Problem details:
Can you copy the rows below word for word, leaving out the pictures?

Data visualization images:
*** Begin section ***

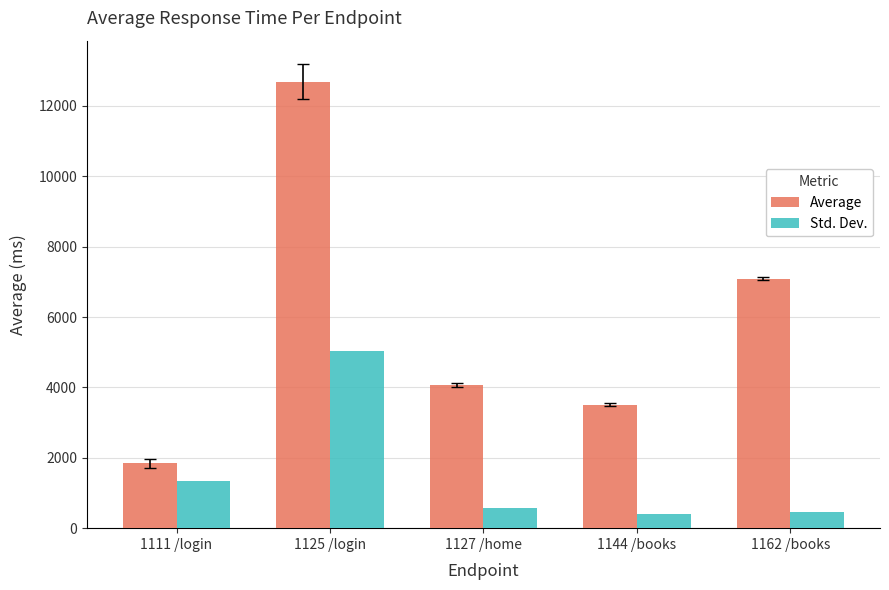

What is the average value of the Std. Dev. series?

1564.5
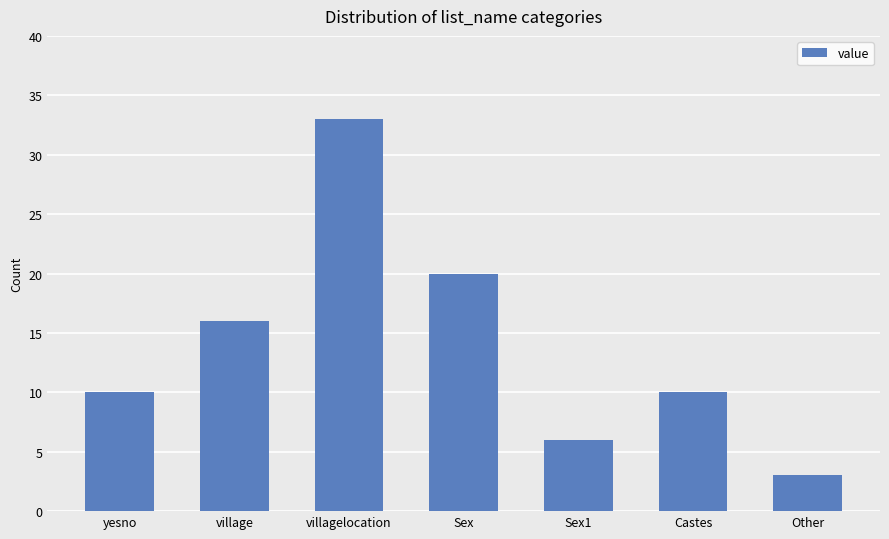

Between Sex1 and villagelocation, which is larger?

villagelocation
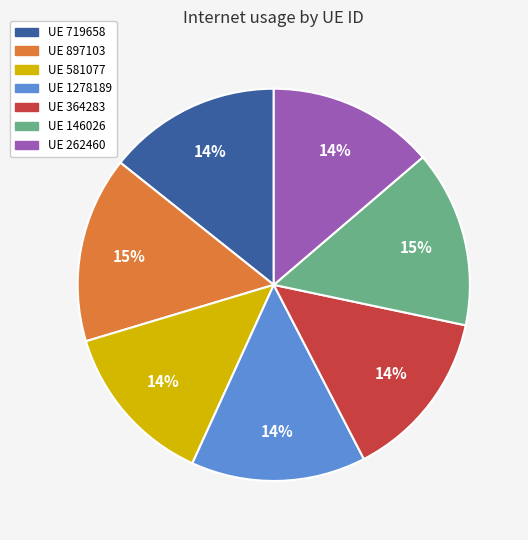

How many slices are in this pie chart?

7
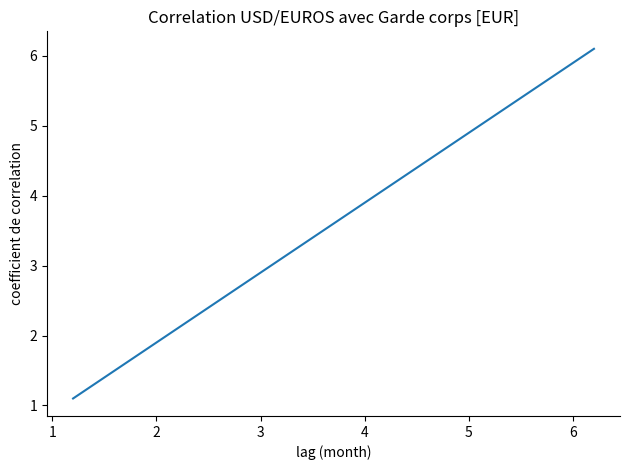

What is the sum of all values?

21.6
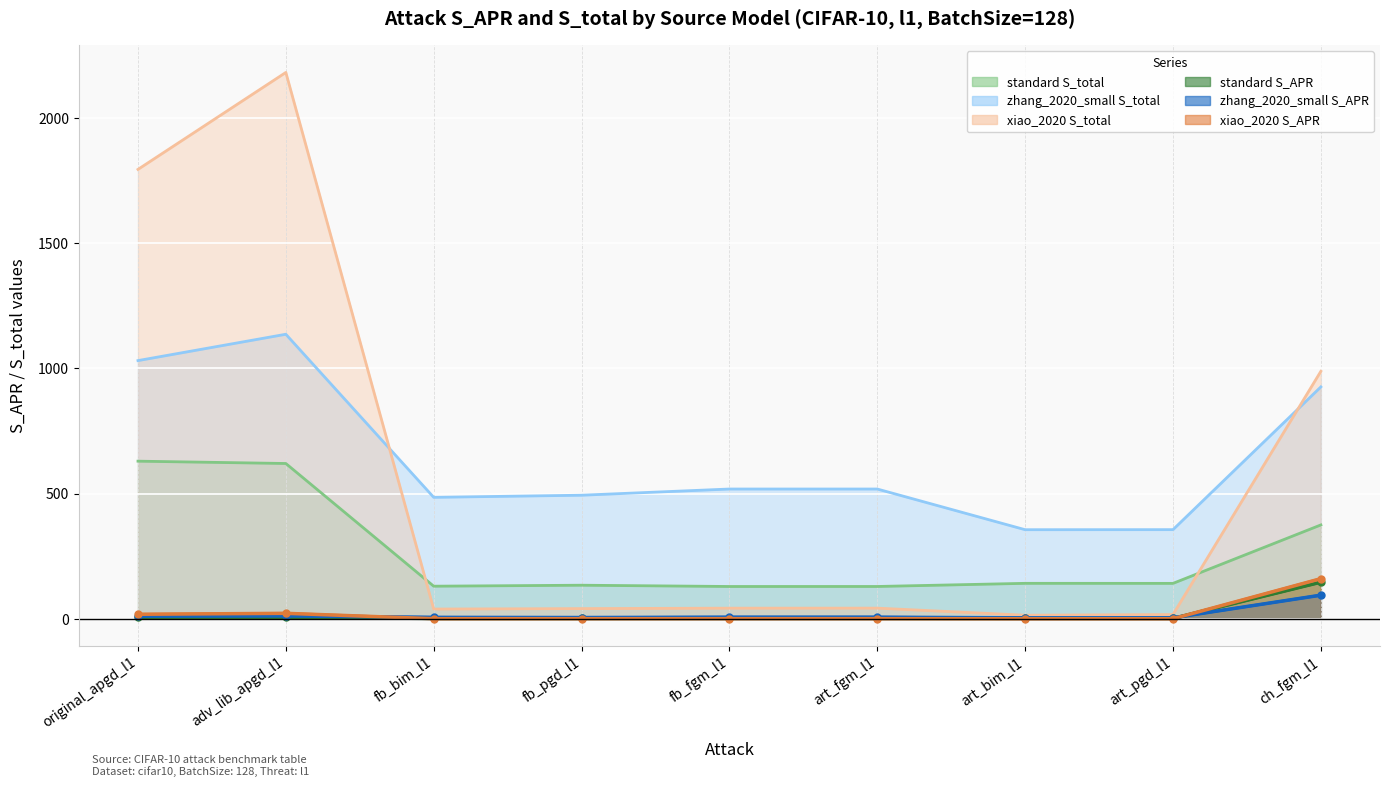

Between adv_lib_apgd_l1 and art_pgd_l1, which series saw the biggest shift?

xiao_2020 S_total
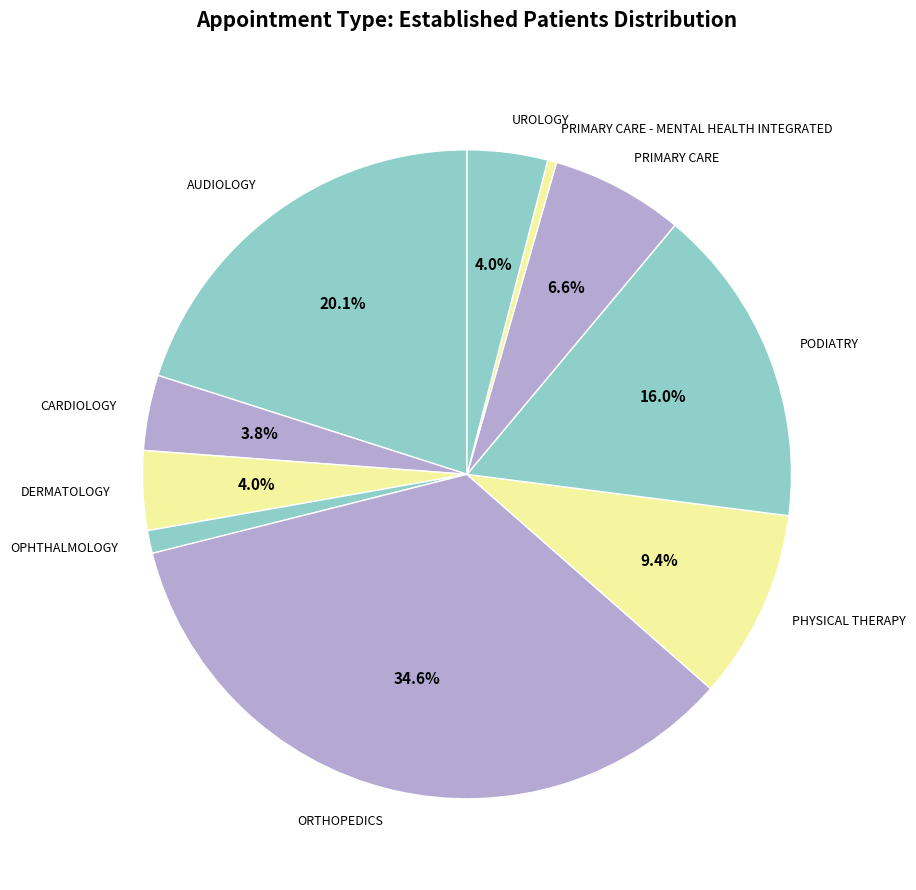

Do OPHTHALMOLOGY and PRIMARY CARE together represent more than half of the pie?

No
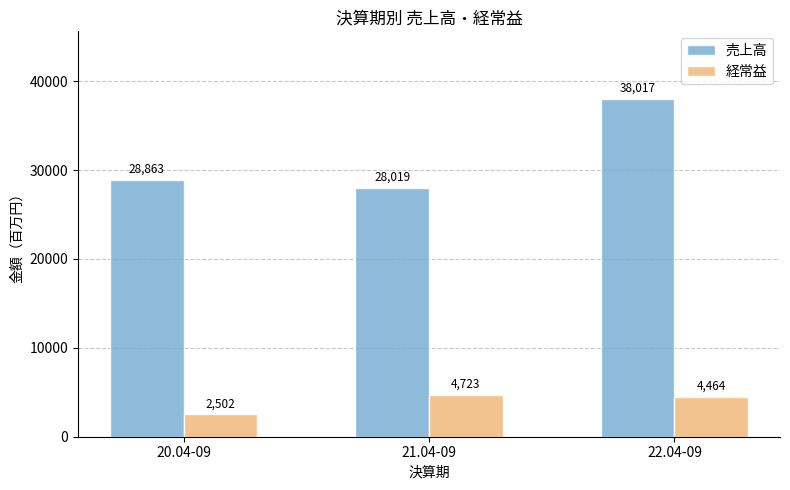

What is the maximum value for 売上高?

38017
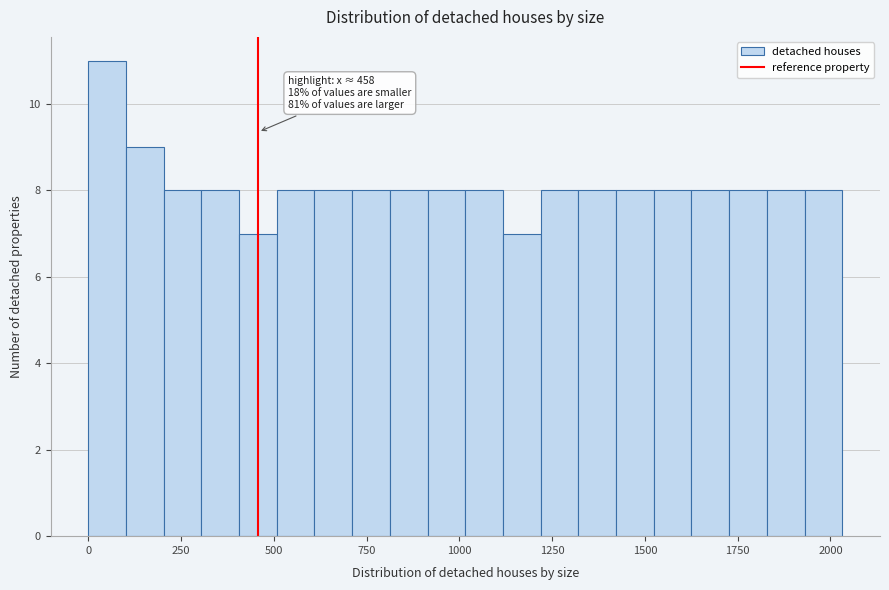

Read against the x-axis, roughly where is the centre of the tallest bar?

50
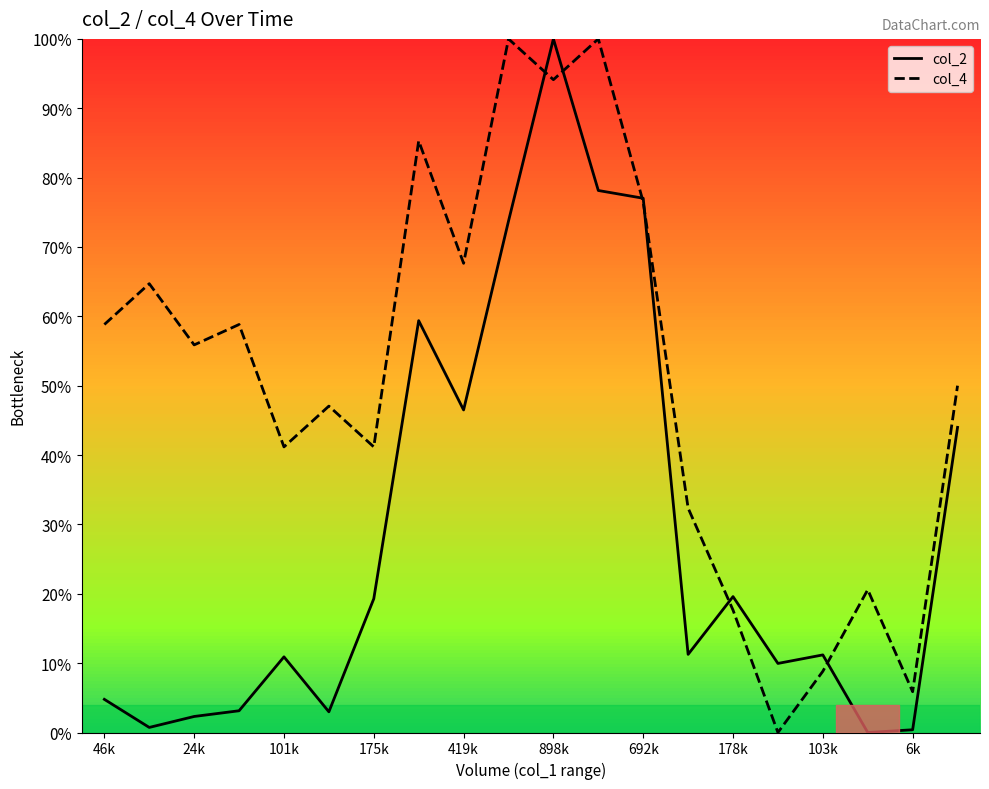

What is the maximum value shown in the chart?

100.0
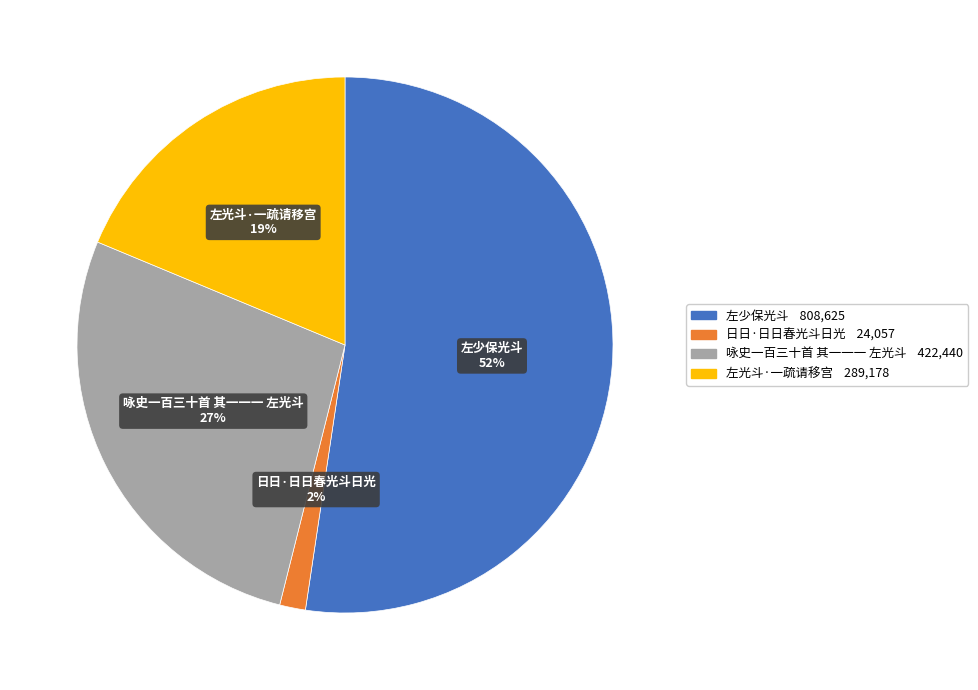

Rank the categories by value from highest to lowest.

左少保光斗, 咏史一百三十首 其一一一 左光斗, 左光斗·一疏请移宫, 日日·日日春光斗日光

*** End section ***

Response below:
What is the average value of the Std. Dev. series?

1564.5

Between Sex1 and villagelocation, which is larger?

villagelocation

How many slices are in this pie chart?

7

What is the sum of all values?

21.6

Between adv_lib_apgd_l1 and art_pgd_l1, which series saw the biggest shift?

xiao_2020 S_total

Do OPHTHALMOLOGY and PRIMARY CARE together represent more than half of the pie?

No

What is the maximum value for 売上高?

38017

Read against the x-axis, roughly where is the centre of the tallest bar?

50

What is the maximum value shown in the chart?

100.0

Rank the categories by value from highest to lowest.

左少保光斗, 咏史一百三十首 其一一一 左光斗, 左光斗·一疏请移宫, 日日·日日春光斗日光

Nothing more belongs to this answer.